Exercise details | Before doing anything else, copy the entries below exactly.
┏━━
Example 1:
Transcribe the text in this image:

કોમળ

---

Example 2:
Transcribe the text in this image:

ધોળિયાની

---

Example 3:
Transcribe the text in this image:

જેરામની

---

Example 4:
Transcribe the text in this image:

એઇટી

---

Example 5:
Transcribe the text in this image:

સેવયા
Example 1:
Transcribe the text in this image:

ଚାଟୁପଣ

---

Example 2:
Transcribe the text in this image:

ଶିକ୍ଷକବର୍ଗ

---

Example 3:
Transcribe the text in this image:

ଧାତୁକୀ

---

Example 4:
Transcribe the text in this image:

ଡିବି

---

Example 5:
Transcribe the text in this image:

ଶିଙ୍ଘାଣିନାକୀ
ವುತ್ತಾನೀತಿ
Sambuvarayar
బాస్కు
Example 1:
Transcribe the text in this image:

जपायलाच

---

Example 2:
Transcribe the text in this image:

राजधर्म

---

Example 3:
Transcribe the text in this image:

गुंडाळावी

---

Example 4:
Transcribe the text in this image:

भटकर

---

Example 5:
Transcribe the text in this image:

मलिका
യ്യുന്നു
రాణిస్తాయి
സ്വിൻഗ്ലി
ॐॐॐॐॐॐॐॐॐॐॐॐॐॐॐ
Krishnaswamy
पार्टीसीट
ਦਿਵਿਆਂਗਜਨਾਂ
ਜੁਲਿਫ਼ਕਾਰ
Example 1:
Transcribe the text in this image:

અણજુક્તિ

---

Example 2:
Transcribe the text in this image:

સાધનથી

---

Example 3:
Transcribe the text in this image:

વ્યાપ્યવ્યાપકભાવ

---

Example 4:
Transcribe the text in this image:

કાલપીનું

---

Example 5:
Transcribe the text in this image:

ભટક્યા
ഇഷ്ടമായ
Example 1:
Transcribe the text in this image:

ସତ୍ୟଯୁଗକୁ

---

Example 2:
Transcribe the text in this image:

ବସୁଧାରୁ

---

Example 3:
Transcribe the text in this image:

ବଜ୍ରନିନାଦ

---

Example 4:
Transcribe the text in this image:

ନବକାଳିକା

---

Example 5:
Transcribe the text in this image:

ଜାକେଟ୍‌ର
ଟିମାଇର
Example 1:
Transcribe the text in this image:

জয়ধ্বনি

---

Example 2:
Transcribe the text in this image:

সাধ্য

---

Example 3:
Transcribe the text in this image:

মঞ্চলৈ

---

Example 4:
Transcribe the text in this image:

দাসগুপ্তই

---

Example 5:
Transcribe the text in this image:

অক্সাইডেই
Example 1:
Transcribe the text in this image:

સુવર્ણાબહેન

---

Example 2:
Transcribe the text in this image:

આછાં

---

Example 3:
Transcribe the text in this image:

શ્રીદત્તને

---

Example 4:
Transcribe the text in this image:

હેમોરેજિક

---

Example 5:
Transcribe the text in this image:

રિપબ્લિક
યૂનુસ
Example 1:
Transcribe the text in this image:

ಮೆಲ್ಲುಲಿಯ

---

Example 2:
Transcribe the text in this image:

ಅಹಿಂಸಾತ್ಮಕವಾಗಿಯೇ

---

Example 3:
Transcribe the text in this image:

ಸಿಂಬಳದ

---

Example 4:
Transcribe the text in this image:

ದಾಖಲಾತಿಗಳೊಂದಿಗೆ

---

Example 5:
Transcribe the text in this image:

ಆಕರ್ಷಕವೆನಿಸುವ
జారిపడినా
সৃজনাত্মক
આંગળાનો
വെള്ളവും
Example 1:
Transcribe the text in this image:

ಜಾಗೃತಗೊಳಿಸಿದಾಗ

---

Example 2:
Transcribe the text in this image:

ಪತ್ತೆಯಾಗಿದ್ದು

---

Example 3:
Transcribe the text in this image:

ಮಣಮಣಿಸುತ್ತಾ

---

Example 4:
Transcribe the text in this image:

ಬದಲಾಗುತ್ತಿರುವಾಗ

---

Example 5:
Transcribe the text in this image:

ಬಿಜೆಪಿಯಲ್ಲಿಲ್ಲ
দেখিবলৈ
┗━━
Answer to this exercise |
Example 1:
Transcribe the text in this image:

કોમળ

---

Example 2:
Transcribe the text in this image:

ધોળિયાની

---

Example 3:
Transcribe the text in this image:

જેરામની

---

Example 4:
Transcribe the text in this image:

એઇટી

---

Example 5:
Transcribe the text in this image:

સેવયા
Example 1:
Transcribe the text in this image:

ଚାଟୁପଣ

---

Example 2:
Transcribe the text in this image:

ଶିକ୍ଷକବର୍ଗ

---

Example 3:
Transcribe the text in this image:

ଧାତୁକୀ

---

Example 4:
Transcribe the text in this image:

ଡିବି

---

Example 5:
Transcribe the text in this image:

ଶିଙ୍ଘାଣିନାକୀ
ವುತ್ತಾನೀತಿ
Sambuvarayar
బాస్కు
Example 1:
Transcribe the text in this image:

जपायलाच

---

Example 2:
Transcribe the text in this image:

राजधर्म

---

Example 3:
Transcribe the text in this image:

गुंडाळावी

---

Example 4:
Transcribe the text in this image:

भटकर

---

Example 5:
Transcribe the text in this image:

मलिका
യ്യുന്നു
రాణిస్తాయి
സ്വിൻഗ്ലി
ॐॐॐॐॐॐॐॐॐॐॐॐॐॐॐ
Krishnaswamy
पार्टीसीट
ਦਿਵਿਆਂਗਜਨਾਂ
ਜੁਲਿਫ਼ਕਾਰ
Example 1:
Transcribe the text in this image:

અણજુક્તિ

---

Example 2:
Transcribe the text in this image:

સાધનથી

---

Example 3:
Transcribe the text in this image:

વ્યાપ્યવ્યાપકભાવ

---

Example 4:
Transcribe the text in this image:

કાલપીનું

---

Example 5:
Transcribe the text in this image:

ભટક્યા
ഇഷ്ടമായ
Example 1:
Transcribe the text in this image:

ସତ୍ୟଯୁଗକୁ

---

Example 2:
Transcribe the text in this image:

ବସୁଧାରୁ

---

Example 3:
Transcribe the text in this image:

ବଜ୍ରନିନାଦ

---

Example 4:
Transcribe the text in this image:

ନବକାଳିକା

---

Example 5:
Transcribe the text in this image:

ଜାକେଟ୍‌ର
ଟିମାଇର
Example 1:
Transcribe the text in this image:

জয়ধ্বনি

---

Example 2:
Transcribe the text in this image:

সাধ্য

---

Example 3:
Transcribe the text in this image:

মঞ্চলৈ

---

Example 4:
Transcribe the text in this image:

দাসগুপ্তই

---

Example 5:
Transcribe the text in this image:

অক্সাইডেই
Example 1:
Transcribe the text in this image:

સુવર્ણાબહેન

---

Example 2:
Transcribe the text in this image:

આછાં

---

Example 3:
Transcribe the text in this image:

શ્રીદત્તને

---

Example 4:
Transcribe the text in this image:

હેમોરેજિક

---

Example 5:
Transcribe the text in this image:

રિપબ્લિક
યૂનુસ
Example 1:
Transcribe the text in this image:

ಮೆಲ್ಲುಲಿಯ

---

Example 2:
Transcribe the text in this image:

ಅಹಿಂಸಾತ್ಮಕವಾಗಿಯೇ

---

Example 3:
Transcribe the text in this image:

ಸಿಂಬಳದ

---

Example 4:
Transcribe the text in this image:

ದಾಖಲಾತಿಗಳೊಂದಿಗೆ

---

Example 5:
Transcribe the text in this image:

ಆಕರ್ಷಕವೆನಿಸುವ
జారిపడినా
সৃজনাত্মক
આંગળાનો
വെള്ളവും
Example 1:
Transcribe the text in this image:

ಜಾಗೃತಗೊಳಿಸಿದಾಗ

---

Example 2:
Transcribe the text in this image:

ಪತ್ತೆಯಾಗಿದ್ದು

---

Example 3:
Transcribe the text in this image:

ಮಣಮಣಿಸುತ್ತಾ

---

Example 4:
Transcribe the text in this image:

ಬದಲಾಗುತ್ತಿರುವಾಗ

---

Example 5:
Transcribe the text in this image:

ಬಿಜೆಪಿಯಲ್ಲಿಲ್ಲ
দেখিবলৈ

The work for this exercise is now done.